PARLIAMENT - The National Treasury will not allocate any money to fund shortfalls following the higher-than-expected salary increases following June's wage deal with public sector workers.
Instead, government departments will have to work within their compensation limits, according to the National Treasury's medium-term budget policy statement (MTBPS) tabled by Finance Minister Tito Mboweni on Wednesday.
"This means increasing efficiency and carefully managing overtime and performance incentives," the National Treasury said.
Government budgeted R212.5 billion over the medium term for the increases, but the wage deal took this to R242.7 billion, creating a R30 billion shortfall.
"Government's current wage bill accounts for about 35 percent of consolidated spending," the National Treasury said.

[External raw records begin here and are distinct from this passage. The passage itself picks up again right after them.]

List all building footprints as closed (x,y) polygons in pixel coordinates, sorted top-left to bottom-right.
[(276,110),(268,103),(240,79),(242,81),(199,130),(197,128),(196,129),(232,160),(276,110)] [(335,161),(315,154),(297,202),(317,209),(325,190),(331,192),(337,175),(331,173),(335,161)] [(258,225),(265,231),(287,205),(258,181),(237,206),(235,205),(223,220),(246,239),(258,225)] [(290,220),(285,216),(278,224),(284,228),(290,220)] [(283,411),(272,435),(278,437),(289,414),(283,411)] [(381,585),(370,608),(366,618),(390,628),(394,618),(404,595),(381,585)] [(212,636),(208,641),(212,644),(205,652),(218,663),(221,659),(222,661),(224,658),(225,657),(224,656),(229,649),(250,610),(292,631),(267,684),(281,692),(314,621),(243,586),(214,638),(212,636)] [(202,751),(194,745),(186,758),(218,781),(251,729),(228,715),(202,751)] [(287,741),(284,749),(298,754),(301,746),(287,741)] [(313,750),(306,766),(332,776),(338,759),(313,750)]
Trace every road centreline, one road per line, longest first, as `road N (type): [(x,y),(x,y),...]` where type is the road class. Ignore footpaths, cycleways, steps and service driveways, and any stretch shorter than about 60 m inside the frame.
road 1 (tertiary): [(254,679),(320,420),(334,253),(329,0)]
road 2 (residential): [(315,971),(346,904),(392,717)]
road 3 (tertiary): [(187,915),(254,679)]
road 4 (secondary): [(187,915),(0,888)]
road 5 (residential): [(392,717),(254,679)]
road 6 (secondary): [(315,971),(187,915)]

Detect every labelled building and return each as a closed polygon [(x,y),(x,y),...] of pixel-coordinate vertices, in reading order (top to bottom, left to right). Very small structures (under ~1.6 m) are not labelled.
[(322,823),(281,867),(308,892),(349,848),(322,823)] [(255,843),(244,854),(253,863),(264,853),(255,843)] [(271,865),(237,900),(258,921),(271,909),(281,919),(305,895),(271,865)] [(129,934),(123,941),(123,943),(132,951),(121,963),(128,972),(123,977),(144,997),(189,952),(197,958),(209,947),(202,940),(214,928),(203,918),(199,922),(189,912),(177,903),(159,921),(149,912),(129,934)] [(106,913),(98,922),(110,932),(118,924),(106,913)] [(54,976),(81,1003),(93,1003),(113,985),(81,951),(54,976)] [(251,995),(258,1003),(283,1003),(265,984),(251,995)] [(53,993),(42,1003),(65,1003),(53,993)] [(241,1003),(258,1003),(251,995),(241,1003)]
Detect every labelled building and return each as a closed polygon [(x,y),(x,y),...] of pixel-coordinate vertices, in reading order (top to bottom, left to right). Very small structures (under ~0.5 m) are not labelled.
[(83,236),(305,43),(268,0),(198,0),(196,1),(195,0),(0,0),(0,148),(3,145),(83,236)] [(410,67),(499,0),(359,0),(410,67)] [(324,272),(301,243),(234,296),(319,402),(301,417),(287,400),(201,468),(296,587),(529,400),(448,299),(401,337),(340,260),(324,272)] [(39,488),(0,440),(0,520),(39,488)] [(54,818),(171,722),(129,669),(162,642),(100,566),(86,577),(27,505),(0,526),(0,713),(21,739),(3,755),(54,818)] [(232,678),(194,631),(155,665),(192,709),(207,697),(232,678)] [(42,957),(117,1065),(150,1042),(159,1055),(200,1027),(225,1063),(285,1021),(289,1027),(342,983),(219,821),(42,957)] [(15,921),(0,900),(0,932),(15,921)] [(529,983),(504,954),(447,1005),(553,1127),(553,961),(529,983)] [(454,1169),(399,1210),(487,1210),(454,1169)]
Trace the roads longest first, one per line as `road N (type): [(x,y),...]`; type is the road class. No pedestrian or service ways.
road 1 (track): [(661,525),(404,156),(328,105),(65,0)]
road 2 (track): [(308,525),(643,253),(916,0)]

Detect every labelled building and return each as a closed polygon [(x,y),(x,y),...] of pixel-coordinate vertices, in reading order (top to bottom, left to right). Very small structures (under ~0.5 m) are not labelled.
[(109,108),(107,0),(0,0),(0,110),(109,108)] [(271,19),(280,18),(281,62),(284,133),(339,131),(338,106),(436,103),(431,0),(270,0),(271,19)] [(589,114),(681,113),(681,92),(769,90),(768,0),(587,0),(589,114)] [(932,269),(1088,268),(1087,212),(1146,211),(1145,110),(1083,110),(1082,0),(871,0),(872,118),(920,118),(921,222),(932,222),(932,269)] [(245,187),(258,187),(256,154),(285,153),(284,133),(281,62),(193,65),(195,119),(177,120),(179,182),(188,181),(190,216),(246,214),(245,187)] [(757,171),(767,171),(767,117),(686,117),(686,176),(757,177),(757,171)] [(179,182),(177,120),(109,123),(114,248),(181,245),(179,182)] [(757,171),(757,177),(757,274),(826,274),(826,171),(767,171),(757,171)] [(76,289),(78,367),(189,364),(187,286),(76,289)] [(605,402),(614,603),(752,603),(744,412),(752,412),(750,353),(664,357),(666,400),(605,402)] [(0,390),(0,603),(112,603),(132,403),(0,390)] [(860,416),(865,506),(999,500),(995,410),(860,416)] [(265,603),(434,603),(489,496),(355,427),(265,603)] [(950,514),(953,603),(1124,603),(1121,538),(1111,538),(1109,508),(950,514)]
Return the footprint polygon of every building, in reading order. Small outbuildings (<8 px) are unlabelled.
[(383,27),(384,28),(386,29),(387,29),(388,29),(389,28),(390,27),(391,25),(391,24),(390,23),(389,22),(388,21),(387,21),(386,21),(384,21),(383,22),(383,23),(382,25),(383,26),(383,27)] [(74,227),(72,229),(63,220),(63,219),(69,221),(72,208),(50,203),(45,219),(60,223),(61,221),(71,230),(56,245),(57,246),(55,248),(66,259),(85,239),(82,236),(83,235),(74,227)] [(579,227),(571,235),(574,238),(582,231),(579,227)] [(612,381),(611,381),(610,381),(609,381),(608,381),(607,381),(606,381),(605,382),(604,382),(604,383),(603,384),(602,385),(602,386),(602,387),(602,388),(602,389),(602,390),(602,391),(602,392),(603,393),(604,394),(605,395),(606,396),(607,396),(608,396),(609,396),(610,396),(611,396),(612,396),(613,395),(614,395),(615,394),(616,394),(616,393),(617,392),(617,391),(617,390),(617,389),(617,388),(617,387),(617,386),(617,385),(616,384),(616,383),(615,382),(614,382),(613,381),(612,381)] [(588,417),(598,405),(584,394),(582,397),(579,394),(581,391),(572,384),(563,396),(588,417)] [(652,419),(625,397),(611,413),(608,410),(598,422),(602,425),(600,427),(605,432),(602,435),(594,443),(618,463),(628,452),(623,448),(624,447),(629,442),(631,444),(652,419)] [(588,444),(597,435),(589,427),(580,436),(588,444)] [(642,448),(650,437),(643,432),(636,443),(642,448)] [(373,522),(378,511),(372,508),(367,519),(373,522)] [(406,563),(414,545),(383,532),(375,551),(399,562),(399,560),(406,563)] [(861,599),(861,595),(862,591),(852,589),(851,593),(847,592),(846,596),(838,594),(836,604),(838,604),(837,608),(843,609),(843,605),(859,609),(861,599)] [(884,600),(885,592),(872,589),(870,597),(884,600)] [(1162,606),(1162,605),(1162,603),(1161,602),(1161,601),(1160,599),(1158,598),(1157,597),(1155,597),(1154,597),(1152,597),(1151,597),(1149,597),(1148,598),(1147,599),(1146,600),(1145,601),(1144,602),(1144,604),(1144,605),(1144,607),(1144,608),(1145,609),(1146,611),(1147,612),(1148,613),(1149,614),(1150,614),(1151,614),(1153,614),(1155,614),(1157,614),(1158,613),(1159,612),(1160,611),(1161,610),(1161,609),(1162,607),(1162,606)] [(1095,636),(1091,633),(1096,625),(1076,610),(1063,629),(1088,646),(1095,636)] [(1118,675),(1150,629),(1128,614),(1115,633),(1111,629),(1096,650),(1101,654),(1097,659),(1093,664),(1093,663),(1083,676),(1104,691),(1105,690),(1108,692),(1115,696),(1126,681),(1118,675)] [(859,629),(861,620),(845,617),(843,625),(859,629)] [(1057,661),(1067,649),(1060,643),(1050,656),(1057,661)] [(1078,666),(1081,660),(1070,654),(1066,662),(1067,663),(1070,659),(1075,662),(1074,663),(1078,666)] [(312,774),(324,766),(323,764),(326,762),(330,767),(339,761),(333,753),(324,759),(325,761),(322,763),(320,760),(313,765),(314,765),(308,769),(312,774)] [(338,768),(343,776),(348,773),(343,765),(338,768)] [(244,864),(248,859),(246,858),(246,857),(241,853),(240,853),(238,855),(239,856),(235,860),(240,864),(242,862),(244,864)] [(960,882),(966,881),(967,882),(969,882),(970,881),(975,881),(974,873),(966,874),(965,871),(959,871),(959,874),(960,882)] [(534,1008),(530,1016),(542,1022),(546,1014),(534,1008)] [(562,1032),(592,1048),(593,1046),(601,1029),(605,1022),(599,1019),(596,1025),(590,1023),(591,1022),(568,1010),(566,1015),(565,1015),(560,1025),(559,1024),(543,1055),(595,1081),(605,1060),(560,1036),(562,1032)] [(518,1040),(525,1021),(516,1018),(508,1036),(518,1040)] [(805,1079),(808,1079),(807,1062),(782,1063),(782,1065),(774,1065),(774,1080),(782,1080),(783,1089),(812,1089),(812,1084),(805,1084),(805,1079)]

"No additional funding is available over the 2019 MTEF [medium term expenditure framework]. Instead, departments need to fund shortfalls by adjusting within their compensation baselines."
I WILL PROTECT TREASURY
Mboweni said he would strive to protect the National Treasury from political interference but conceded that he would be naive to think he could succeed.
"I thought one thing I am going to try to do is provide political protection to National Treasury or to the extent that is naively possible," Mboweni told journalists shortly before tabling his policy statement in Parliament.
The finance minister, who has only been in the portfolio for a few weeks, was responding to a question on how he would handle the populist wing of the ruling African National Congress.
"To keep it free from unnecessary interference, I will do that, it is nigh impossible but I will try to do that....we understand the political environment very well."
Mboweni said National Treasury held talks with leaders of political parties represented in Parliament this week, and he would delegate Deputy Minister Mondli Gungubele to liaise with them regularly to forge consensus around fiscal policy.